The other major theme of her remarks concerned the potential benefits of effective diplomacy and cooperation between countries, with comparisons drawn between the policies of the current administration and those under President Obama. Amb. Hartley drew attention to an “exodus of talent” from the State Department, calling President Trump’s neglect of the department “deeply concerning.” In her view, the President’s approach to the Department has undermined the United States’ ability to lead and made the world less safe, citing Secretary of Defense James Mattis’s quote that, “if you don’t fund the State Department fully, then I need to buy more ammunition.” This contrasted with her view that President Obama and Secretary Kerry had shown the power of diplomacy, most notably in their implementation of sanctions against Russia and in helping to craft the Paris Climate Accords, from which President Trump announced his intention to withdraw in June, sparking international condemnation. Amb. Hartley also criticized Trump’s approach to the Iran nuclear deal, described as being critically important to world peace.

Amb.
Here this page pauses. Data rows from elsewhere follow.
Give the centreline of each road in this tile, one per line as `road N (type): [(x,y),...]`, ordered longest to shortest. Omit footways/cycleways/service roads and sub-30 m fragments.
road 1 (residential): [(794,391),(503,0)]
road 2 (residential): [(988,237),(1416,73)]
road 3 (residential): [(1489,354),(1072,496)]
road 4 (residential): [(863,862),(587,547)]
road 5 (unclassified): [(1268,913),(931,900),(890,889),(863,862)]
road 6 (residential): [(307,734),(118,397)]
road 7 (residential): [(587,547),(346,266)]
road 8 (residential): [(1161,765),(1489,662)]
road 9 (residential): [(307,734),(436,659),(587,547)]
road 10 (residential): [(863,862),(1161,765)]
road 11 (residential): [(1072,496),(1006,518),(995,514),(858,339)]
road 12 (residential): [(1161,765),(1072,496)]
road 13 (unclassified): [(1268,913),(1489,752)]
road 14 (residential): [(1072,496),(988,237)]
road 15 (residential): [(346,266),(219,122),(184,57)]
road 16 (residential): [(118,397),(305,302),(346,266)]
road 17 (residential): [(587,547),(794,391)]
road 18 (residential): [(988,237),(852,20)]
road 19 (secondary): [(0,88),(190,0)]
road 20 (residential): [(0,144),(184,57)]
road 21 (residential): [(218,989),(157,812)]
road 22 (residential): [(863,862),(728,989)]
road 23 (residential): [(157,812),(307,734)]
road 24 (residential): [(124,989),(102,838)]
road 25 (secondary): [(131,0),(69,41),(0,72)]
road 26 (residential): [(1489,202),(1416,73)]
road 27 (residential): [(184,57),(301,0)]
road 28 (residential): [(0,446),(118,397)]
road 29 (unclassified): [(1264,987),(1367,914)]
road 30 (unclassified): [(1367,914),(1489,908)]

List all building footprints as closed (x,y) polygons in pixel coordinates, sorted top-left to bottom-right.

Hartley emphasized the role of information sharing in fighting terrorism and argued for as close as possible cooperation between European and American intelligence services, stating that she believed this process had prevented further attacks occurring during her time in Paris and saved lives. America’s reliability as an intelligence partner was questioned in Europe last May following the leaking of critical intelligence after the Manchester bombing by the American press, which resulted in UK police briefly suspending the sharing of information about the attack with the United States.
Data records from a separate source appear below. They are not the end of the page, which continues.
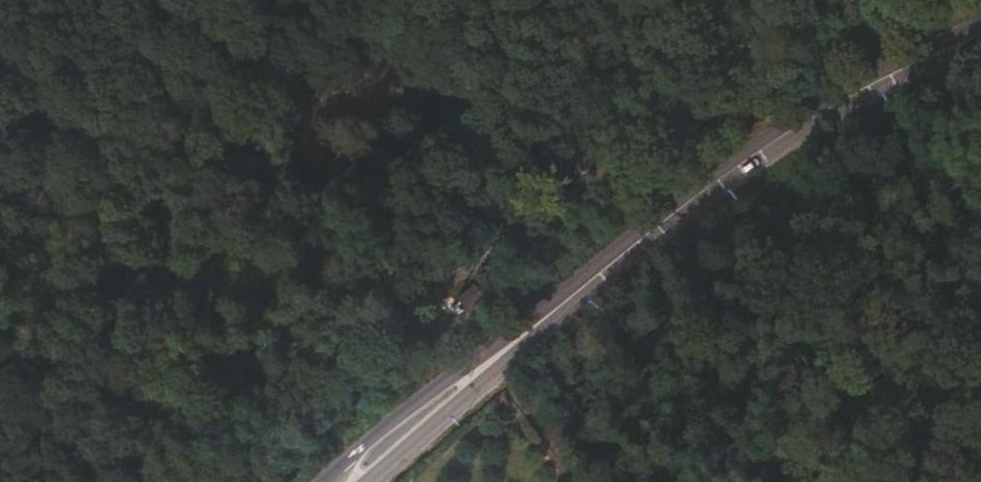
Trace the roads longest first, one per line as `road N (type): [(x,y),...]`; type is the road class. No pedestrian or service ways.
road 1 (track): [(0,323),(278,276),(447,285),(511,260),(850,31)]
road 2 (secondary): [(623,255),(818,111),(980,31)]
road 3 (secondary): [(623,255),(319,481)]
road 4 (secondary): [(367,481),(623,255)]

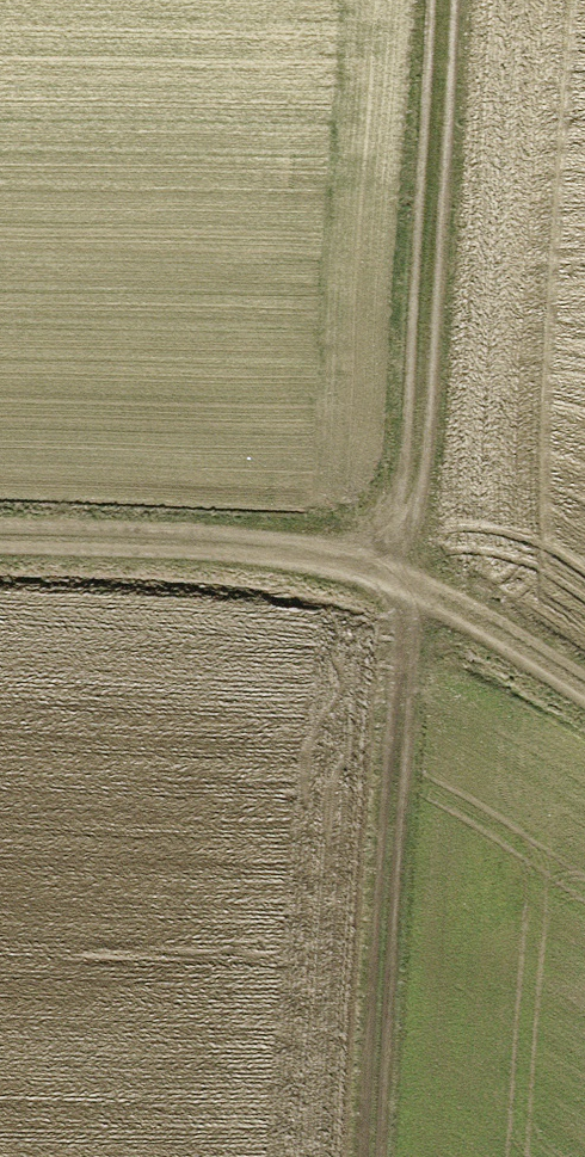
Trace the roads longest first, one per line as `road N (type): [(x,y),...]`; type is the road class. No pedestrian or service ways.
road 1 (track): [(442,0),(360,1156)]
road 2 (track): [(0,525),(223,530),(401,571),(584,695)]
In discussions of President Macron and his vision for Europe, Amb. Hartley’s praise was more effusive. President Macron’s election victory last May over the “brash populism” of Trump and Le Pen was welcomed, as was his commitment to NATO, the European Union and the fight against ISIL. She described the speech given by President Macron on the 26th of September, in which he proposed major reforms for the EU, as a “bold statement” indicative of the new President’s desire to lead. She cautioned that the feasibility of these policies would first hinge on the successful passage of his proposed labor reforms, which have come under significant criticism in France. Of the European leaders, President Macron arguably has the greatest potential to lead the process of reforming the EU following the victory of his new party, La République En Marche!, in the French National Assembly elections, in contrast to Chancellor Merkel who has been weakened by the recent German elections. In his speech, President Macron had laid out his vision for the EU, criticizing the institution as being “too slow, too weak, too ineffective” and arguing for the “the rebuilding of a Europe that is sovereign, united and democratic.” His proposed reforms include the creation of a common European border police and asylum agency, a European Monetary Fund, and a shared military force.
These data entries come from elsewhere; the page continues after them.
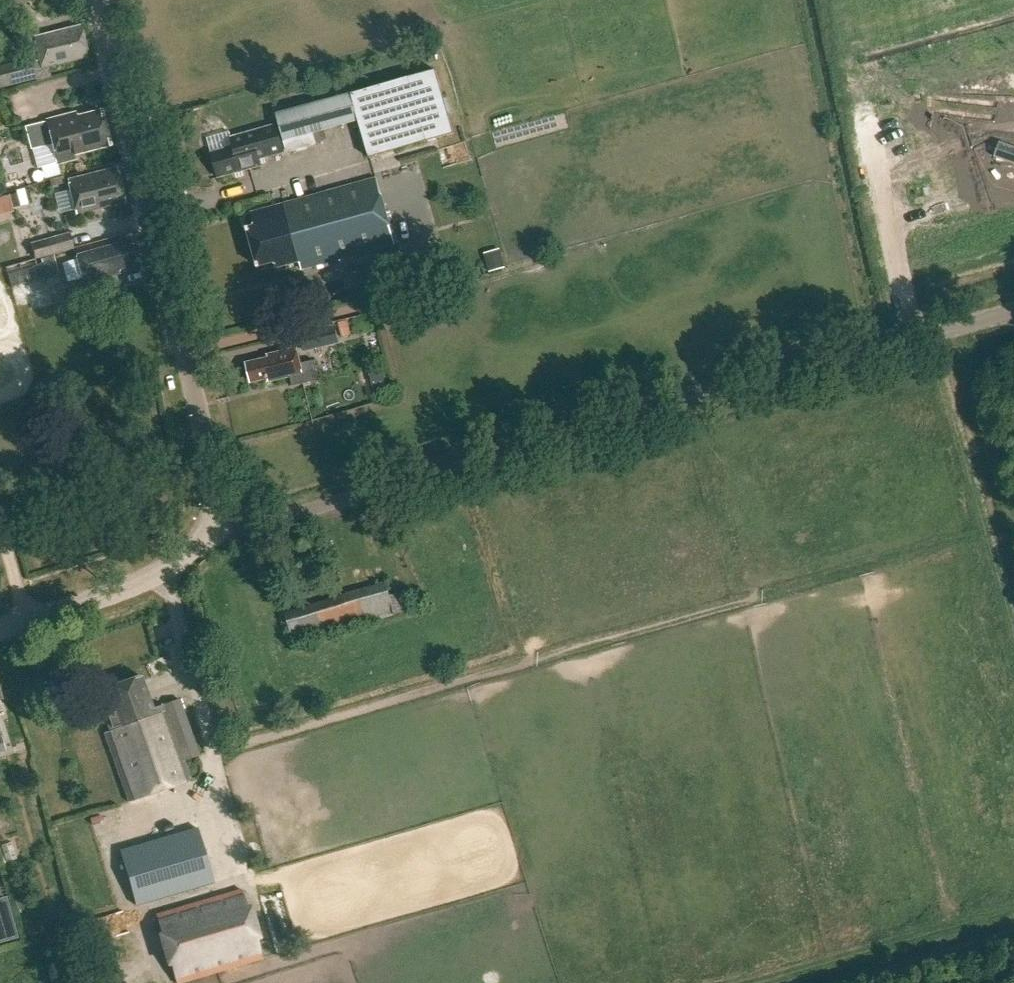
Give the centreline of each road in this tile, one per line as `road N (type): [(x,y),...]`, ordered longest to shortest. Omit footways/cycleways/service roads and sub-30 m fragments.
road 1 (unclassified): [(219,529),(257,525),(1013,313)]
road 2 (track): [(215,753),(968,539)]
road 3 (tertiary): [(219,529),(99,0)]
road 4 (track): [(1013,910),(762,982)]
road 5 (tertiary): [(0,626),(131,585),(219,529)]
road 6 (track): [(964,327),(1013,509)]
Despite acknowledging present challenges, the Ambassador’s overall tone was one of optimism about the future of France’s relationship with the United States. Though negatively contrasting the current US president’s foreign policies with those of the previous administration and President Macron, she made sure to reference the many common ideals that have bound the two nations in the past and will continue to do so in the future. Amb. Hartley articulated her belief that current problems in France and America can be overcome with policies that accord with the ideals of equality and liberty that the two nations have always valued.